SUPPLIED INFORMATION:
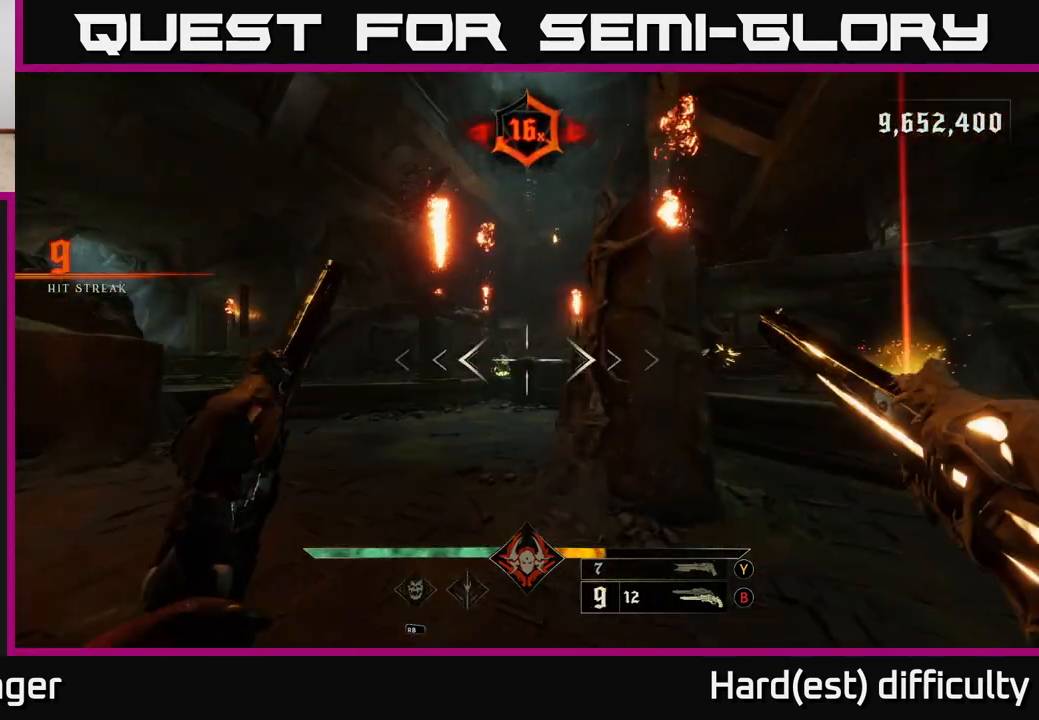
{"buttons": [], "left_stick": "up", "right_stick": "center", "events": [[300, "right_stick", "up"], [333, "R2", "down"], [383, "right_stick", "center"], [433, "R2", "up"], [467, "left_stick", "up"]]}
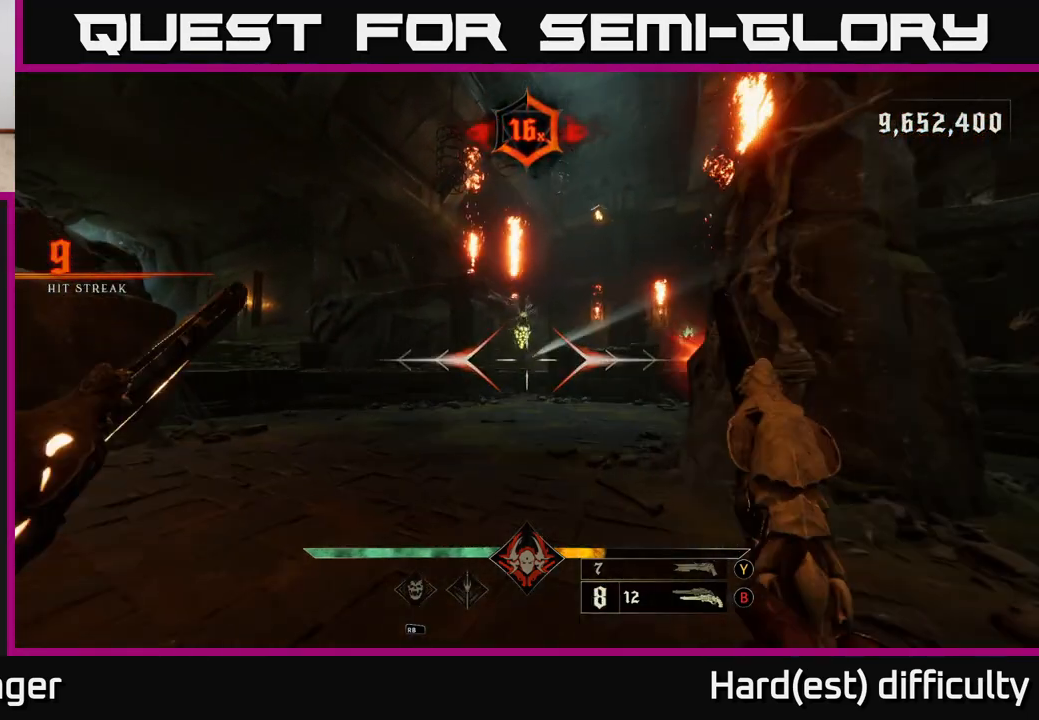
{"buttons": [], "left_stick": "up", "right_stick": "center", "events": [[167, "right_stick", "up"], [267, "left_stick", "up-left"], [267, "right_stick", "center"], [350, "R2", "down"], [367, "right_stick", "up-left"], [417, "R2", "up"], [417, "left_stick", "up"], [417, "right_stick", "center"]]}
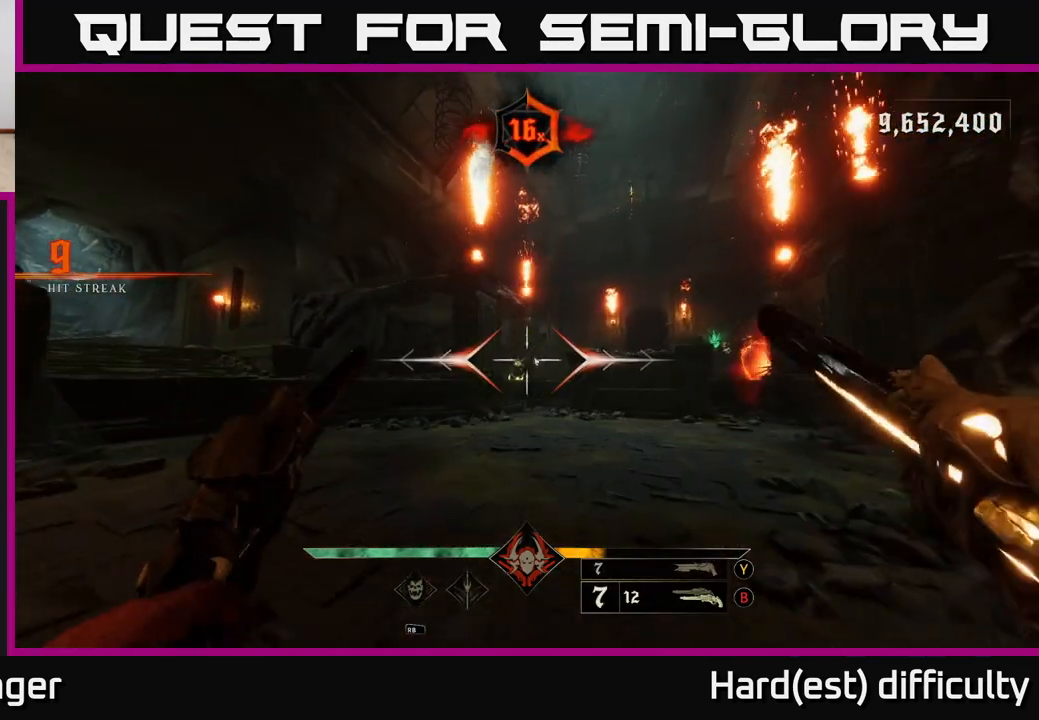
{"buttons": [], "left_stick": "up", "right_stick": "center", "events": [[267, "right_stick", "down-left"], [317, "right_stick", "center"], [333, "R2", "down"], [400, "R2", "up"]]}
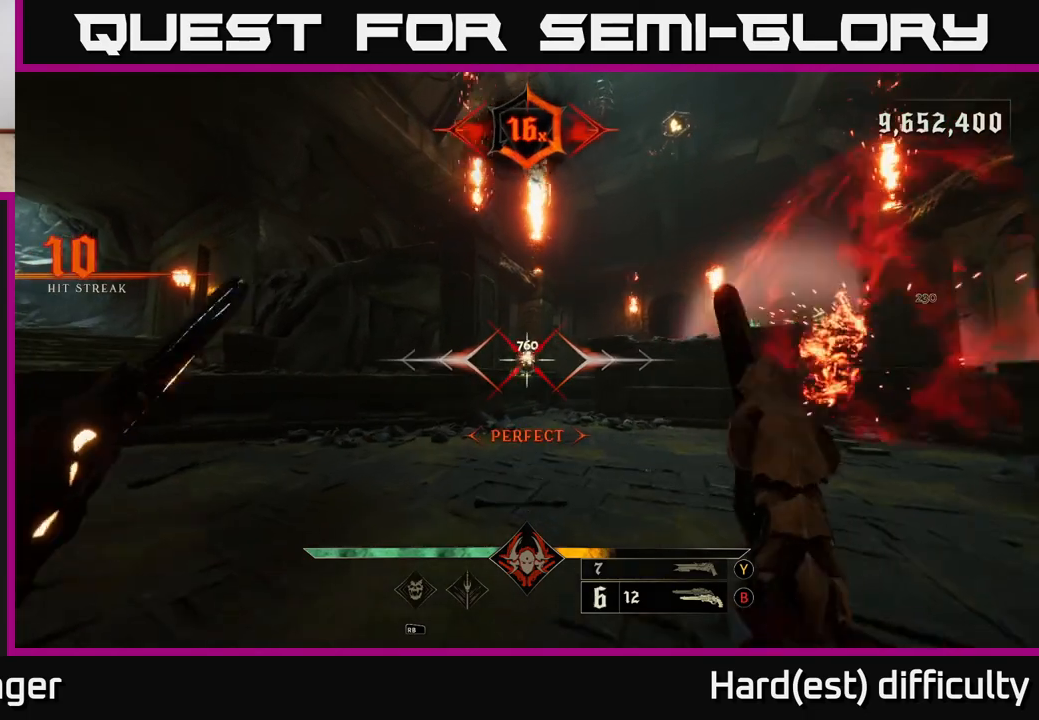
{"buttons": [], "left_stick": "up", "right_stick": "center", "events": [[200, "right_stick", "up"], [267, "right_stick", "center"], [283, "R2", "down"], [333, "R2", "up"]]}
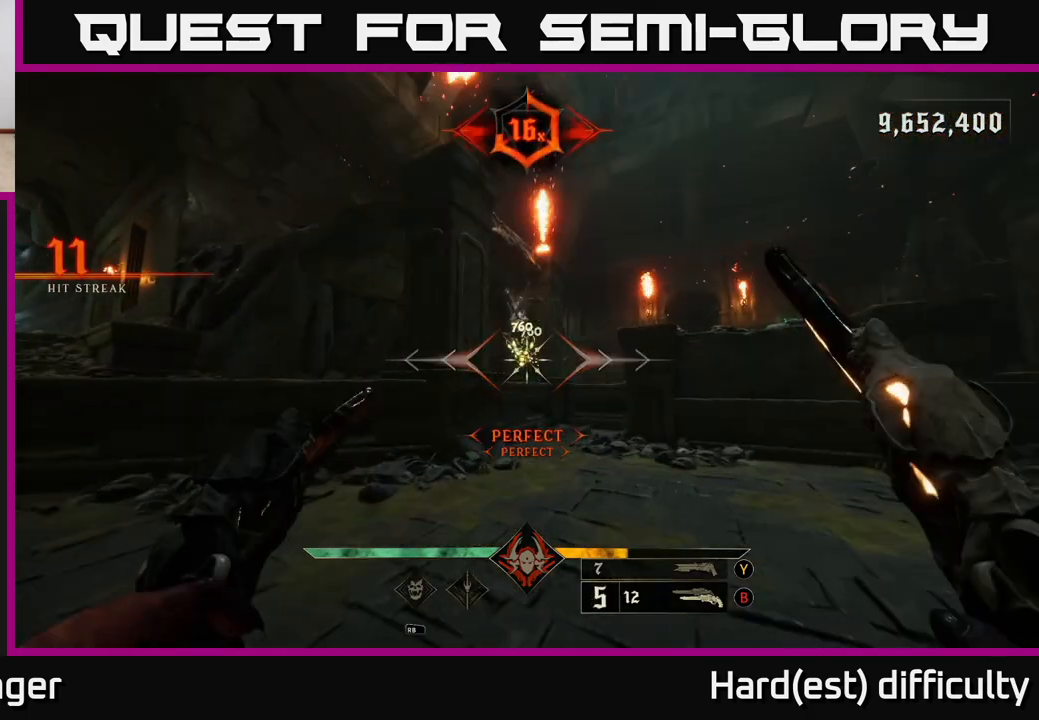
{"buttons": [], "left_stick": "up", "right_stick": "up-left", "events": [[117, "right_stick", "up"], [233, "R2", "down"], [250, "right_stick", "center"], [317, "R2", "up"], [467, "right_stick", "up-left"]]}
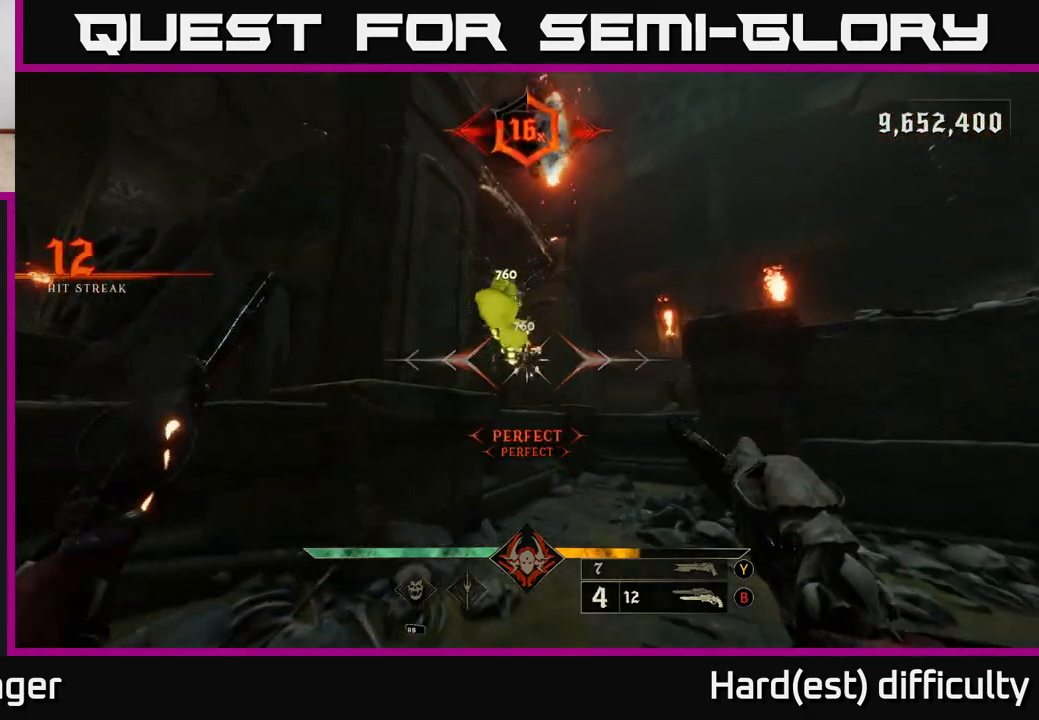
{"buttons": [], "left_stick": "up-right", "right_stick": "left", "events": [[150, "right_stick", "center"], [183, "left_stick", "up-right"], [217, "R2", "down"], [300, "L2", "down"], [300, "R2", "up"], [350, "right_stick", "left"], [417, "L2", "up"]]}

THE PROBLEM: From the first line to the last, set down the records word for word and drop the images.

TASK OUTPUT:
{"buttons": [], "left_stick": "up", "right_stick": "center", "events": [[300, "right_stick", "up"], [333, "R2", "down"], [383, "right_stick", "center"], [433, "R2", "up"], [467, "left_stick", "up"]]}
{"buttons": [], "left_stick": "up", "right_stick": "center", "events": [[167, "right_stick", "up"], [267, "left_stick", "up-left"], [267, "right_stick", "center"], [350, "R2", "down"], [367, "right_stick", "up-left"], [417, "R2", "up"], [417, "left_stick", "up"], [417, "right_stick", "center"]]}
{"buttons": [], "left_stick": "up", "right_stick": "center", "events": [[267, "right_stick", "down-left"], [317, "right_stick", "center"], [333, "R2", "down"], [400, "R2", "up"]]}
{"buttons": [], "left_stick": "up", "right_stick": "center", "events": [[200, "right_stick", "up"], [267, "right_stick", "center"], [283, "R2", "down"], [333, "R2", "up"]]}
{"buttons": [], "left_stick": "up", "right_stick": "up-left", "events": [[117, "right_stick", "up"], [233, "R2", "down"], [250, "right_stick", "center"], [317, "R2", "up"], [467, "right_stick", "up-left"]]}
{"buttons": [], "left_stick": "up-right", "right_stick": "left", "events": [[150, "right_stick", "center"], [183, "left_stick", "up-right"], [217, "R2", "down"], [300, "L2", "down"], [300, "R2", "up"], [350, "right_stick", "left"], [417, "L2", "up"]]}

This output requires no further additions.